Он рассказал, как однажды раскрылся перед девушкой, с которой был тогда рядом, и как это расковыряло в нём старую рану – страх быть отвергнутым, страх быть разоблаченным. В нём всё ещё жил тот самый мальчик, который боится сказать правду, боится показаться неудобным. И когда в её глазах мелькнула тень разочарования, он снова провалился в свою детскую пустоту.
Он сказал, что не испытывал любви. Что его чувства – всего лишь тревожная привязанность.
Я читала это письмо с нарастающим глухим гневом. Не на него – на бессилие. На то, как он сам себя отверг. Как из-за неуверенности лишает нас даже попытки. Моё сердце разрывалось.
Я не написала сразу. Легла. Подумала. А утром проснулась с ясной, острой решимостью.
Слова "тревожная привязанность" не выходили из головы. Этот диагноз прилип, как невидимый клей. Как жить рядом с человеком, который боится любви и одновременно жаждет её? Кто боится быть отвергнутым – и именно этим страхом отталкивает? Что значит для нас это ярмо – быть всё время на краю, где каждое прикосновение может стать последним?

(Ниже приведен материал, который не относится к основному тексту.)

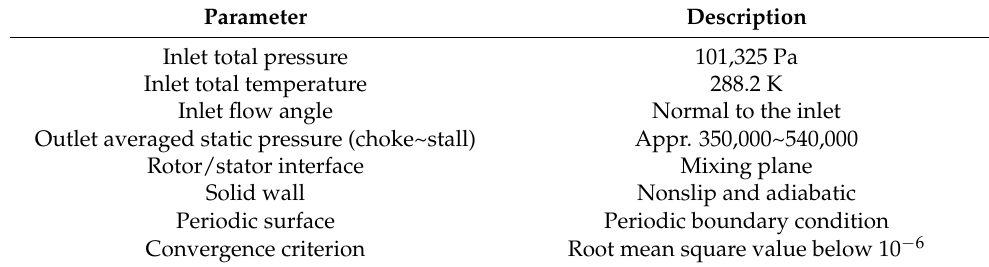
21 Table 4. Summary of grid numbers and discretization errors.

Мои мысли закручивались в бесконечные петли: может, если я буду терпеливей, если полюблю сильнее его страхов, он откроется? Или это иллюзия, и мы вместе тонем в болоте его внутренних демонов? Я сомневалась, что эта тревожность, эта неуверенность, это вечное “то ближе, то дальше” – не вылечатся. Что я навсегда останусь пленницей его качелей, где он исчезает, оставляя меня.

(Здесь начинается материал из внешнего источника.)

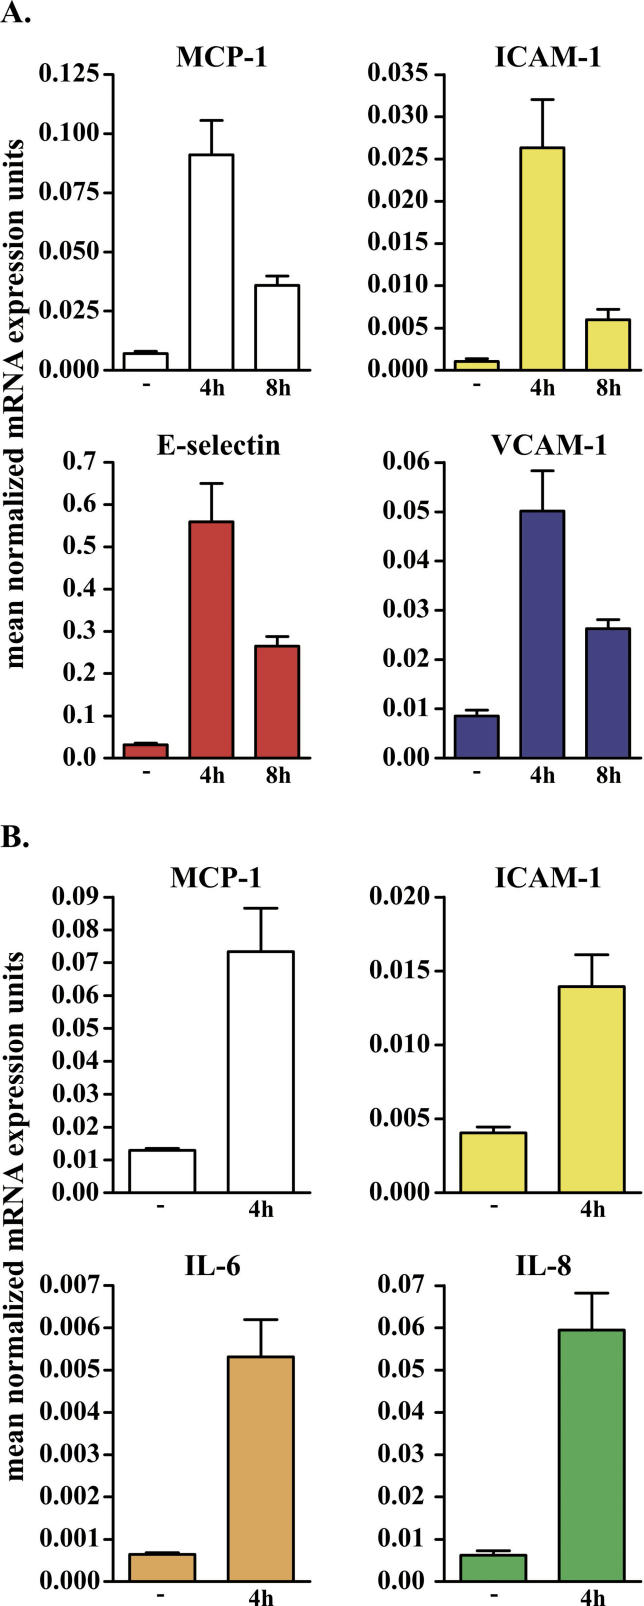
Validation of Gene Array Results by Q-PCRGenes selected for validation by Q-PCR in endothelial cells (A) and fibroblasts (B). MCP-1, ICAM-1, E-selectin, and VCAM-1 transcripts were increased by 12.89-, 25.36-, 17.59-, and 5.86-fold, respectively, in endothelial cells incubated with the antibodies for 4 h compared with control endothelial cells (A). MCP-1, ICAM-1, IL-6, and IL-8 transcripts were increased 5.7-, 3.44-, 9.54-, and 8.22-fold in fibroblasts incubated with the antibodies compared to control fibroblasts (B). The level of transcript expression is reported on the vertical axis. GAPDH was selected as endogenous gene.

Я опасалась, что мы станем клеткой друг для друга. Не защитой – а ловушкой. Что он, будучи таким ранимым, будет тянуть меня вниз, выжимать мои силы, а я – терять себя, пытаясь удержать нас обоих. Боялась, что однажды проснусь и пойму: я не живу, а выживаю рядом с человеком, который не умеет любить так, как я этого заслуживаю.
Отторжение пробиралось, как холодный ветер – не от него, а от самой мысли, что мне придется принять его боязнь, его боль и сделать их частью своей жизни. Казалось, я становлюсь заложницей чужой раны, теряю свободу, исчезаю в его драме. Мне хотелось любить – не спасать. И каждый раз, когда он замолкал, моё сердце кричало: «Почему я?» – но ответа не было. Только тишина, в которую не вставишь ни одного слова.

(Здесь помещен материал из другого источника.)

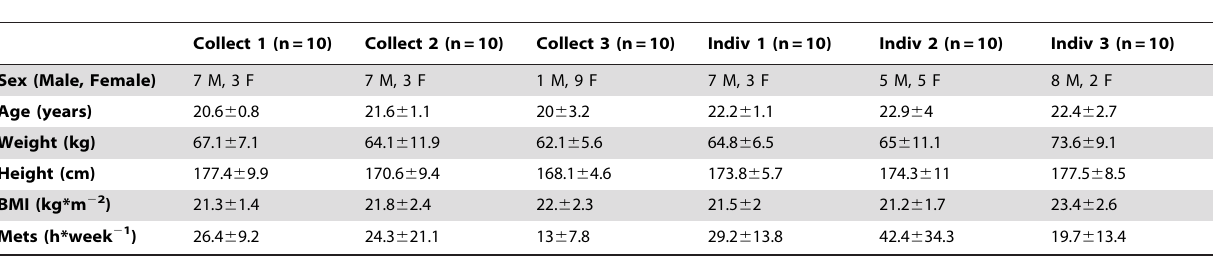
Table 1. Anthropometric data of the study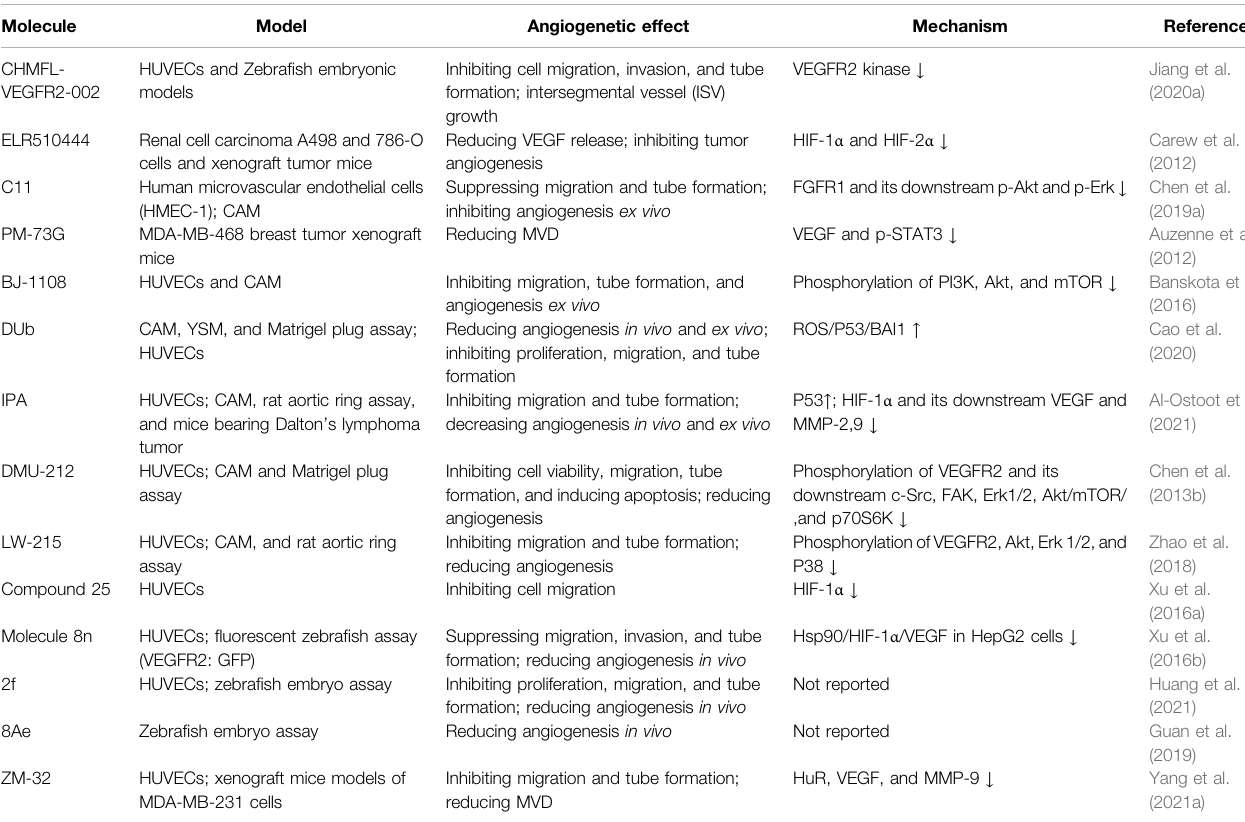
TABLE 2 | Anti-angiogenic effects and mechanisms of compounds related to ethnopharmacology.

Я понимала: нужно выбирать. Либо принять его таким, либо отпустить – и дать себе шанс на что-то спокойное, живое. Но как отпустить того, кто стал частью тебя, пусть даже такой хрупкой, неустойчивой? Мысли метались между надеждой и страхом, между любовью и ясностью. Это была самая страшная битва – с самой собой. Между тем, кем я хотела быть, и тем, кем была на самом деле.
Я сказала, что это – перелом. Теперь всё делится на "до" и "после". Что я дошла до грани, где душа уже не выдерживает и трещит по швам. Любовь – не всегда лекарство, а порой яд, если её подают глотками, с перерывами. Я описала, как чувствую себя на этих качелях: то на вершине, то внизу, без взаимности, без опоры. Я не могла больше держаться за ниточку, которую он то натягивал, то отпускал. Мне было важно сказать: я не злюсь. Я не мщу. Но я должна сохранить себя. Если он захочет вернуться – он знает, где меня искать. Но теперь я не побегу первой. Я не буду первой. Я не обвиняла. Я защищалась. За гневом стояла любовь, за силой – изнеможение. Я ушла. Закрылась. И это было самое тяжёлое.